The solution is by my UW colleague Ming Li and his co-authors. The basic idea is that Kolmogorov complexity offers a solution to the paradox: it provides a universal probability distribution on strings that allows you to express your degree of surprise on enountering a string of symbols that is said to represent the flips of a fair coin. If the string is compressible (as 500 consecutive H's would be) then one can reject the chance hypothesis with high confidence; if the string is, as far as we can see, incompressible, we cannot. It works because the proportion of compressible strings to noncompressible goes to 0 quickly as the length of the string increases.
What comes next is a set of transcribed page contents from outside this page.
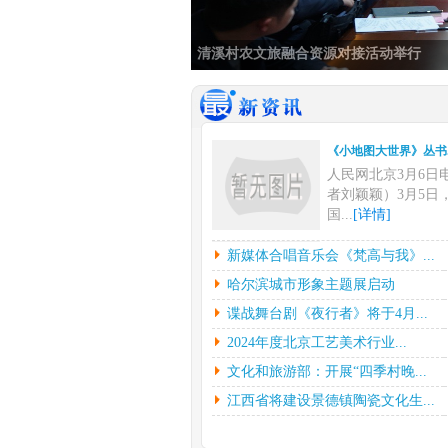
清溪村农文旅融合资源对接活动举行
《小地图大世界》丛书..
人民网北京3月6日
者刘颖颖）3月5日
国...
[详情]
新媒体合唱音乐会《梵..
新媒体合唱音乐会《梵高与我》...
中新网上海3月6日
哈尔滨城市形象主题展启动
挥彼得•迪克斯特拉
谍战舞台剧《夜行者》将于4月...
下...
[详情]
2024年度北京工艺美术行业...
哈尔滨城市形象主题展..
文化和旅游部：开展“四季村晚...
光明日报北京2月2
（记者鲁元珍、张斐
江西省将建设景德镇陶瓷文化生...
7...
[详情]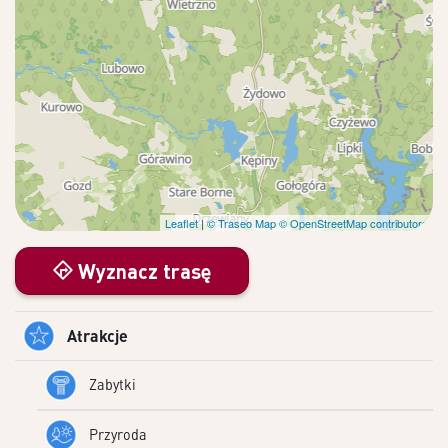
Leaflet
|
© Traseo Map
© OpenStreetMap contributors
Wyznacz trasę
Atrakcje
Zabytki
Przyroda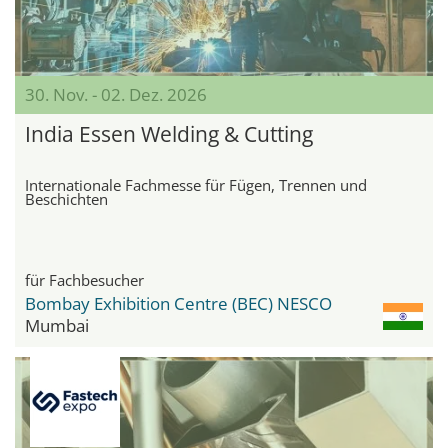
30. Nov. - 02. Dez. 2026
India Essen Welding & Cutting
Internationale Fachmesse für Fügen, Trennen und
Beschichten
für Fachbesucher
Bombay Exhibition Centre (BEC) NESCO
Mumbai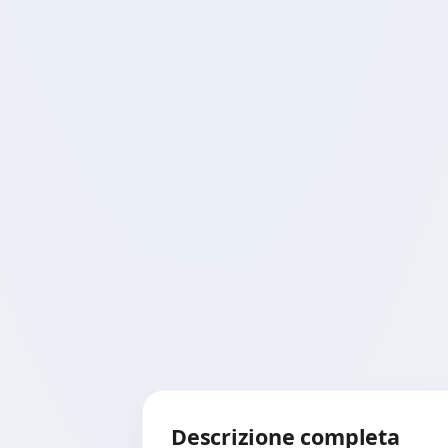
Descrizione completa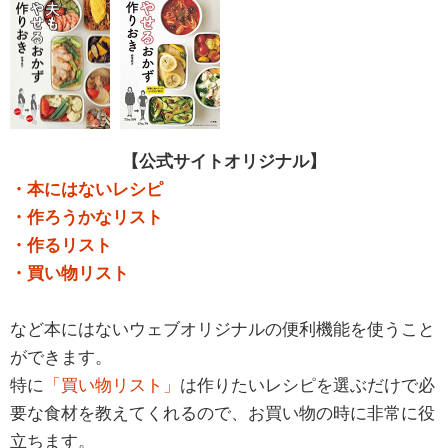
【公式サイトオリジナル】
・本にはないレシピ
・作ろうかなリスト
・作るリスト
・買い物リスト
など本にはないウェブオリジナルの便利機能を使うこと
ができます。
特に
「買い物リスト」
は作りたいレシピを選ぶだけで必
要な食材を教えてくれるので、お買い物の時に非常に役
立ちます。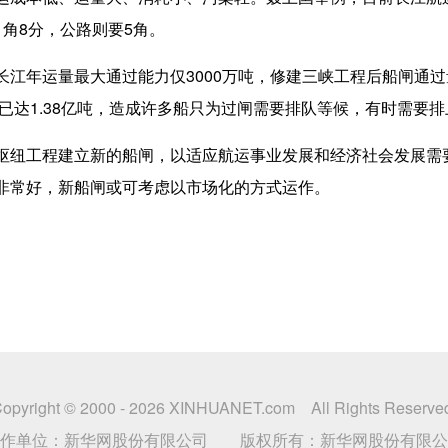
角8分，公路则要5角。
年运量最大通过能力仅3000万吨，修建三峡工程后船闸通过
量已达1.38亿吨，造成许多船只为过闸需要排队等候，有时需要
纽工程建立新的船闸，以适应航运事业发展和经济社会发展需
非常好，新船闸或可考虑以市场化的方式运作。
opyright © 2000 -
2026 XINHUANET.com All Rights Reserve
制作单位：新华网股份有限公司 版权所有：新华网股份有限公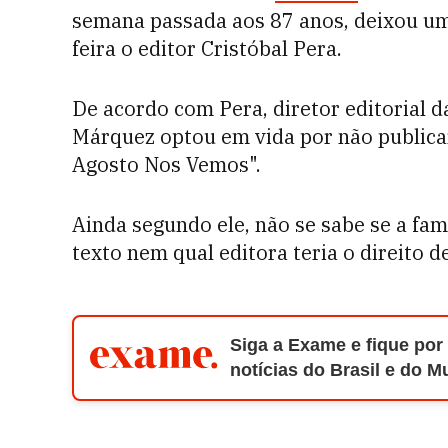
semana passada aos 87 anos, deixou um 
feira o editor Cristóbal Pera.
De acordo com Pera, diretor editorial
Márquez optou em vida por não publicar
Agosto Nos Vemos".
Ainda segundo ele, não se sabe se a fam
texto nem qual editora teria o direito de
Siga a Exame e fique por
notícias do Brasil e do 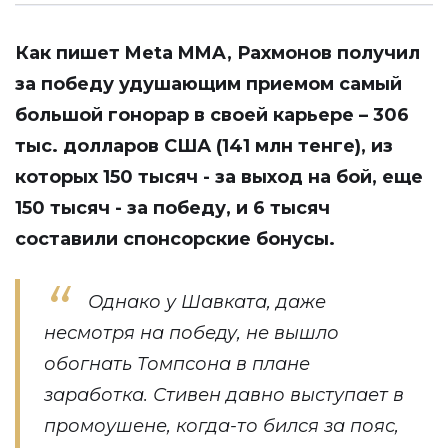
Как пишет
Meta MMA
, Рахмонов получил
за победу удушающим приемом самый
большой гонорар в своей карьере – 306
тыс. долларов США (141 млн тенге), из
которых 150 тысяч - за выход на бой, еще
150 тысяч - за победу, и 6 тысяч
составили спонсорские бонусы.
Однако у Шавката, даже
несмотря на победу, не вышло
обогнать Томпсона в плане
заработка. Стивен давно выступает в
промоушене, когда-то бился за пояс,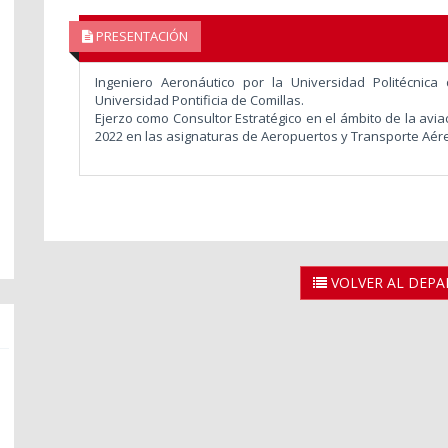
PRESENTACIÓN
Ingeniero Aeronáutico por la Universidad Politécnic
Universidad Pontificia de Comillas.
Ejerzo como Consultor Estratégico en el ámbito de la avi
2022 en las asignaturas de Aeropuertos y Transporte Aére
VOLVER AL DEP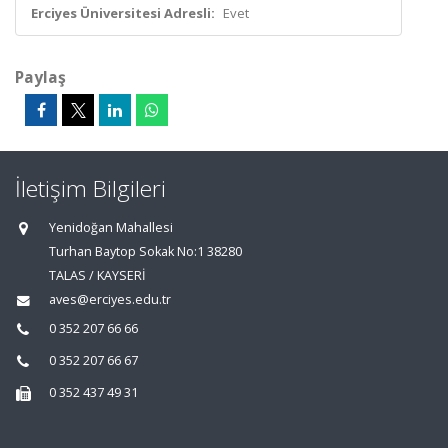
Erciyes Üniversitesi Adresli:
Evet
Paylaş
İletişim Bilgileri
Yenidoğan Mahallesi
Turhan Baytop Sokak No:1 38280
TALAS / KAYSERİ
aves@erciyes.edu.tr
0 352 207 66 66
0 352 207 66 67
0 352 437 49 31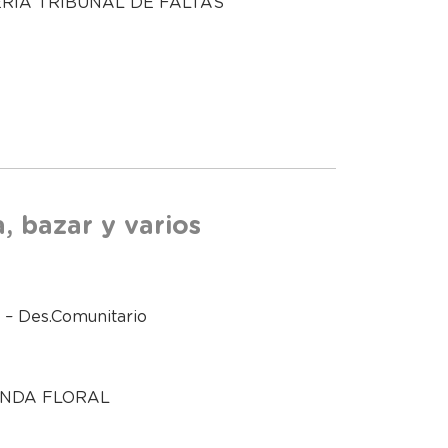
ERIA TRIBUNAL DE FALTAS
, bazar y varios
l – Des.Comunitario
NDA FLORAL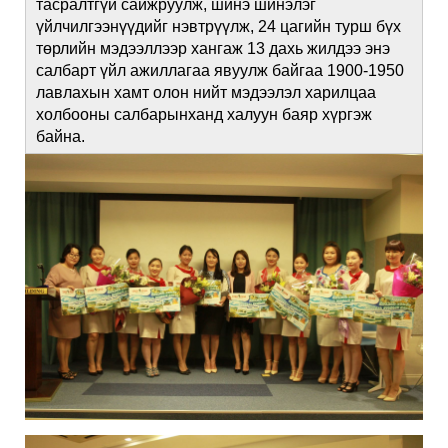
тасралтгүй сайжруулж, шинэ шинэлэг
үйлчилгээнүүдийг нэвтрүүлж, 24 цагийн турш бүх
төрлийн мэдээллээр хангаж 13 дахь жилдээ энэ
салбарт үйл ажиллагаа явуулж байгаа 1900-1950
лавлахын хамт олон нийт мэдээлэл харилцаа
холбооны салбарынханд халуун баяр хүргэж
байна.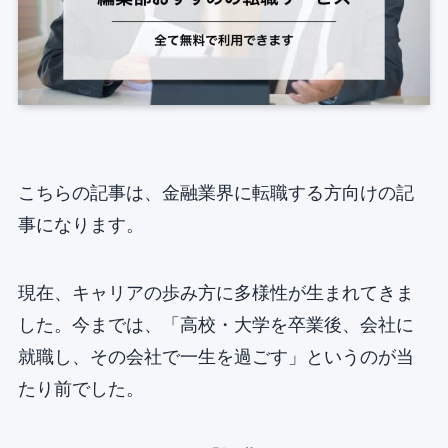
こちらの記事は、金融業界に転職する方向けの記
事になります。
現在、キャリアの歩み方に多様性が生まれてきま
した。今までは、「高校・大学を卒業後、会社に
就職し、その会社で一生を過ごす」というのが当
たり前でした。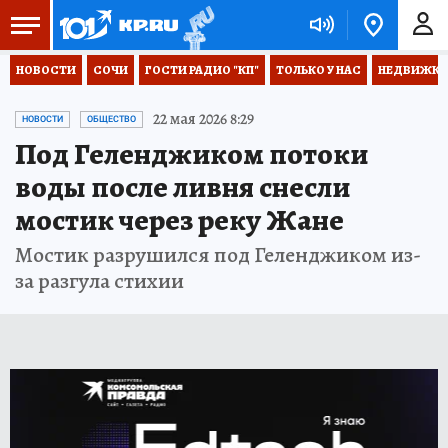
НОВОСТИ
СОЧИ
ГОСТИ РАДИО "КП"
ТОЛЬКО У НАС
НЕДВИЖКА
22 мая 2026 8:29
НОВОСТИ
ОБЩЕСТВО
Под Геленджиком потоки
воды после ливня снесли
мостик через реку Жане
Мостик разрушился под Геленджиком из-
за разгула стихии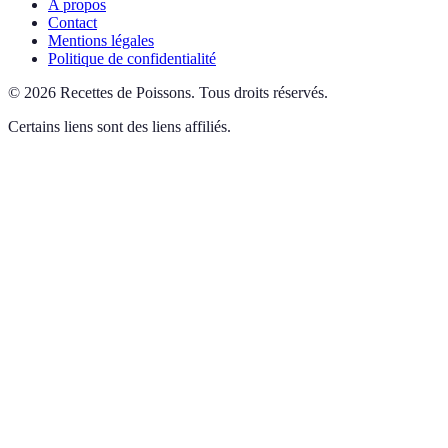
A propos
Contact
Mentions légales
Politique de confidentialité
©
2026
Recettes de Poissons
.
Tous droits réservés.
Certains liens sont des liens affiliés.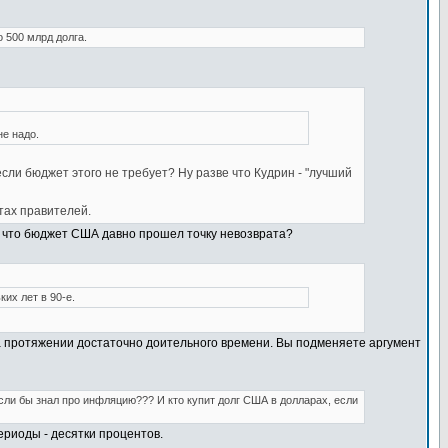
о 500 млрд долга.
е надо.
если бюджет этого не требует? Ну разве что Кудрин - "лучший
тах правителей.
, что бюджет США давно прошел точку невозврата?
их лет в 90-е.
а протяжении достаточно доительного времени. Вы подменяете аргумент
если бы знал про инфляцию??? И кто купит долг США в долларах, если
риоды - десятки процентов.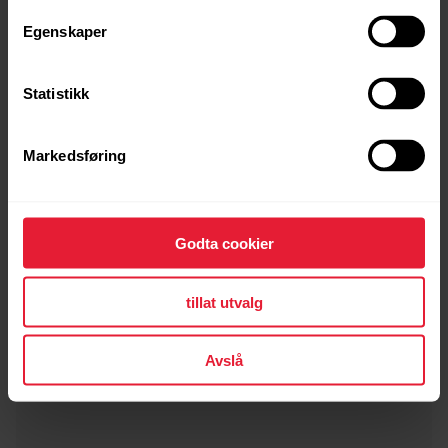
Egenskaper
Statistikk
Markedsføring
POLAR Loop SoftWeave reim
249,00 kr
→
Detaljer
Godta cookier
tillat utvalg
Orange Flame
Avslå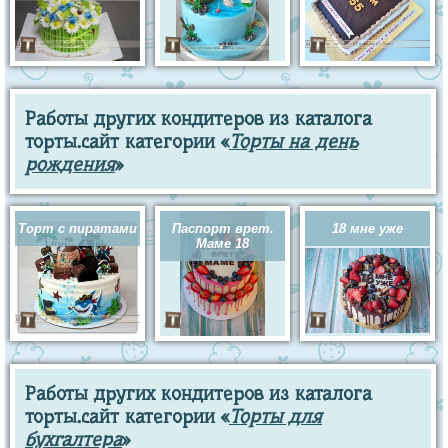
Работы других кондитеров из каталога
торты.сайт категории «
Торты на день
рождения
»
Торт с пиратами
Паспорт врет.
18 мне уже
Маме 18
Работы других кондитеров из каталога
торты.сайт категории «
Торты для
бухгалтера
»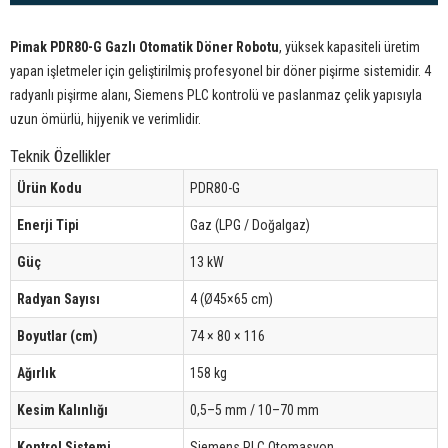
Pimak PDR80-G Gazlı Otomatik Döner Robotu
, yüksek kapasiteli üretim
yapan işletmeler için geliştirilmiş profesyonel bir döner pişirme sistemidir. 4
radyanlı pişirme alanı, Siemens PLC kontrolü ve paslanmaz çelik yapısıyla
uzun ömürlü, hijyenik ve verimlidir.
Teknik Özellikler
Ürün Kodu
PDR80-G
Enerji Tipi
Gaz (LPG / Doğalgaz)
Güç
13 kW
Radyan Sayısı
4 (Ø45×65 cm)
Boyutlar (cm)
74 × 80 × 116
Ağırlık
158 kg
Kesim Kalınlığı
0,5–5 mm / 10–70 mm
Kontrol Sistemi
Siemens PLC Otomasyon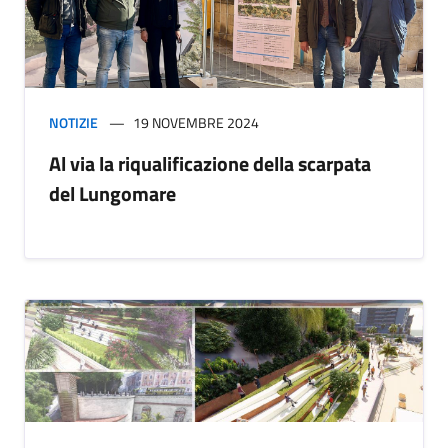
NOTIZIE
19 NOVEMBRE 2024
Al via la riqualificazione della scarpata
del Lungomare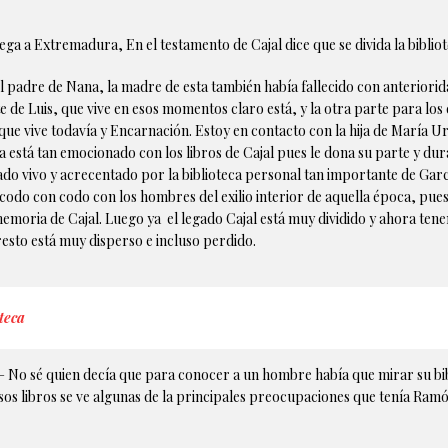
llega a Extremadura, En el testamento de Cajal dice que se divida la bibliot
el padre de Nana, la madre de esta también había fallecido con anteriorida
te de Luis, que vive en esos momentos claro está, y la otra parte para lo
ue vive todavía y Encarnación. Estoy en contacto con la hija de María Urio
stá tan emocionado con los libros de Cajal pues le dona su parte y dur
ado vivo y acrecentado por la biblioteca personal tan importante de Ga
ho codo con codo con los hombres del exilio interior de aquella época, pu
memoria de Cajal. Luego ya el legado Cajal está muy dividido y ahora te
resto está muy disperso e incluso perdido.
teca
No sé quien decía que para conocer a un hombre había que mirar su bibl
sos libros se ve algunas de la principales preocupaciones que tenía Ramó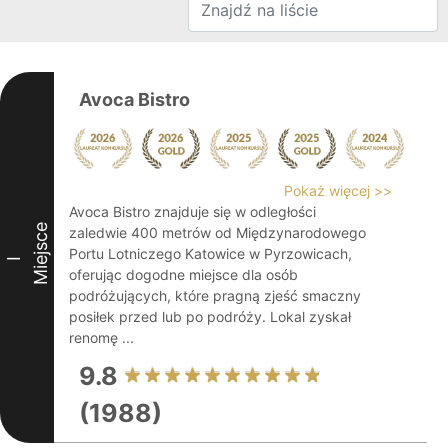
Avoca Bistro
Pokaż więcej >>
Avoca Bistro znajduje się w odległości
Miejsce
zaledwie 400 metrów od Międzynarodowego
Portu Lotniczego Katowice w Pyrzowicach,
I
oferując dogodne miejsce dla osób
podróżujących, które pragną zjeść smaczny
posiłek przed lub po podróży. Lokal zyskał
renomę ...
9.8
(1988)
So Rickert and his defenders are simply wrong. But the ID advocates are also wrong, because they jump from "reject the fair coin hypothesis" to "design". This is completely unsubstantiated. For example, maybe the so-called "fair coin" is actually weighted so that heads come up 999 out of 1000 times. Then "chance" still figures, but getting 500 consecutive 1's would not be so surprising; in fact it would happen about 61% of the time. Or maybe the flipping mechanism is not completely fair -- perhaps the coin is made of two kinds of metal, one magnetic, and it passes past a magnet before you examine it.
In other words, if you flip what is said to be a fair coin 500 times and it comes up heads every time, then you have extremely good evidence that your prior belief about the probability distribution of flips is simply wrong. But ID advocates don't understand this and don't apply it to biology. When they view some biological structure, calculate the probability based on a uniform distribution, claim it is "specified", and then conclude "design", they never bother to consider that using the uniform distribution for probabilities is unfounded, because the causal history of the events has not been taken into account. Any kind of algorithmic bias (such as happens when random mutation is followed by selection) can create results that differ greatly from the uniform distribution.
Elsberry and I discussed this in great detail in our paper years ago, but it seems neither side has read or understood it.